7

I was trying to count the number of unique words in a text file. For the sake of simplicity, my current file content is:

This is a sample file

My attempt is:

long wordCount = 
    Files.lines(Paths.get("sample.txt"))
         .map(line -> line.split("\\s+"))
         .distinct()
         .count();
System.out.println(wordCount);

This compiles and runs fine, but results in 1, while it should be 5.

Eran
  • 387,369
  • 54
  • 702
  • 768
  • 3
    Possible duplicate of [How to count words in a text file, java 8-style](https://stackoverflow.com/questions/47594679/how-to-count-words-in-a-text-file-java-8-style) – Julien Lopez Jan 09 '19 at 07:21

2 Answers2

12

You are mapping each line to an array (transforming a Stream<String> to a Stream<String[]>, and then count the number of array elements (i.e. the number of lines in the file).

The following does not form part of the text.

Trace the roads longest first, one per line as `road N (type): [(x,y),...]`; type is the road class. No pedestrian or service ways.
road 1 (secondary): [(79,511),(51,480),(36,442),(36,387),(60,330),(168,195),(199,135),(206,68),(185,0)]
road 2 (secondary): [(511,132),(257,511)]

You should use flatMap to create a Stream<String> of all the words in the file, and after the distinct() and count() operations, you'll get the number of distinct words.

long wordCount = 
    Files.lines(Paths.get("sample.txt"))
         .flatMap(line -> Arrays.stream(line.split("\\s+")))
         .distinct()
         .count();
Eran
  • 387,369
  • 54
  • 702
  • 768
  • 1
    It might be more efficient not to scan for line breaks when you only want to count words, i.e. in Java 9: `new Scanner(Paths.get("sample.txt")) .findAll("\\S+") .map(MatchResult::group) .distinct() .count()`. Another advantage of this approach is that it won’t treat empty lines as words. In either case, whether you use `Files.lines` or `Scanner.find`, the resource should be closed after use in production code. – Holger Jan 09 '19 at 17:15
7

You seem to be counting the lines in your file instead :

map(line -> line.split("\\s+")) // this is a Stream<String[]>

You shall further use Stream.flatMap as:

long wordCount = Files.lines(Paths.get("sample.txt"))
        .map(line -> line.split("\\s+"))
        .flatMap(Arrays::stream)
        .distinct()
        .count();
Naman
  • 27,789
  • 26
  • 218
  • 353